Published online Nov 15, 2021. doi: 10.4239/wjd.v12.i11.1894
Peer-review started: July 22, 2021
First decision: August 16, 2021
Revised: August 29, 2021
Accepted: September 19, 2021
Article in press: September 19, 2021
Published online: November 15, 2021
Oxidative stress and mitochondrial dysfunction in the placenta are closely related to the onset of gestational diabetes mellitus (GDM). p66Shc plays a role in regulating mitochondrial oxidative stress, and dynamin-related protein 1 (Drp1) is a necessary dynamic protein for mitosis of primarily localized mitochondria.
The motivation was to add to what is known of the role of placental mitochondria in the etiology of GDM.
The study aimed to investigate the potential mechanism of p66Shc in GDM.
We detected the expression of Drp1 and p66Shc in patients with GDM and investigated the possible pathogenesis of GDM through in vitro culture of the JEG3 human trophoblast line.

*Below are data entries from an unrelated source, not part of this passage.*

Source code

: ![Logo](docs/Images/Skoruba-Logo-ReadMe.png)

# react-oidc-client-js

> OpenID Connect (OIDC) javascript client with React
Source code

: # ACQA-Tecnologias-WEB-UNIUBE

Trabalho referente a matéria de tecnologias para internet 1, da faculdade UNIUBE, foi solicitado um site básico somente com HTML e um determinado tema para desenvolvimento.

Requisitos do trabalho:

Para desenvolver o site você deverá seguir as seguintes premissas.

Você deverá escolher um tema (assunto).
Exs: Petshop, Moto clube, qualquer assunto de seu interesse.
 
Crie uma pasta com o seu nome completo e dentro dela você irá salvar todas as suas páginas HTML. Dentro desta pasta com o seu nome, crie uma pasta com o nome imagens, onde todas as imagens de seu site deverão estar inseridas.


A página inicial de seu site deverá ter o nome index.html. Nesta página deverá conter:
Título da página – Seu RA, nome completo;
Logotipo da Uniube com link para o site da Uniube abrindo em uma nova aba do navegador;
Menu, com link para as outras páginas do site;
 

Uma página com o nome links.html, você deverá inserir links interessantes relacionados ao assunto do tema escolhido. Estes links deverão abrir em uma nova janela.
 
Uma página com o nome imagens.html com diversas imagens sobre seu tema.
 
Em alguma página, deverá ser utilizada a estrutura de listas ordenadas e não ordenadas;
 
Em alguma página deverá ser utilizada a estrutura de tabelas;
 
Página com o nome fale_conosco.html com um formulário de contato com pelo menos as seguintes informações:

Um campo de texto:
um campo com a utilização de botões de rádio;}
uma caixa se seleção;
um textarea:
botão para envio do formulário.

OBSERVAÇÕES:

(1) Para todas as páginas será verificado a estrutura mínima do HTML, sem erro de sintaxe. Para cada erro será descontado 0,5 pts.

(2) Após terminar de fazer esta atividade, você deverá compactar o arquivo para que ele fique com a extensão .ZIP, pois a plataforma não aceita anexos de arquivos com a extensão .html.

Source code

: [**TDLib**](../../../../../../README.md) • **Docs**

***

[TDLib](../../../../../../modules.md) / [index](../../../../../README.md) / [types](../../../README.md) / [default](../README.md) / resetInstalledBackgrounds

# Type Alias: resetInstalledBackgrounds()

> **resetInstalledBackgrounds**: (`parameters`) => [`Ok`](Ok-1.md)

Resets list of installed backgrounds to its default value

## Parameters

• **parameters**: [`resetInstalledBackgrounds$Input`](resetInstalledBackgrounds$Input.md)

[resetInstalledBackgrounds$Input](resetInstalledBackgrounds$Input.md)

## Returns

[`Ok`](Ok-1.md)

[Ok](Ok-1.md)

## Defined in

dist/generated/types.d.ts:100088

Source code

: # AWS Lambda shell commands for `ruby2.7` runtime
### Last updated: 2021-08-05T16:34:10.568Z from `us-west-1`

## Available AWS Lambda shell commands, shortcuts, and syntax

P66Shc, Drp1, and reactive oxygen species (ROS) were highly expressed in the placentas and peripheral blood during GDM and in JEG3 cells under high glucose conditions. A significant increase in the expression of Drp1 and the level of ROS was detected in JEG3 cells overexpressing activated p66Shc. In contrast, p66Shc knockdown reduced the expression of Drp1 and the level of ROS.
The increased expression of p66Shc induced by high glucose-activated Drp1 and promoted ROS overproduction, which may contribute to the occurrence and development of GDM.
This study may provide a new understanding of molecular mechanism and experimental basis for the role of mitochondrial damage in the pathogenesis of gestational diabetes mellitus and provide a new approach for the treatment of the condition and its complications.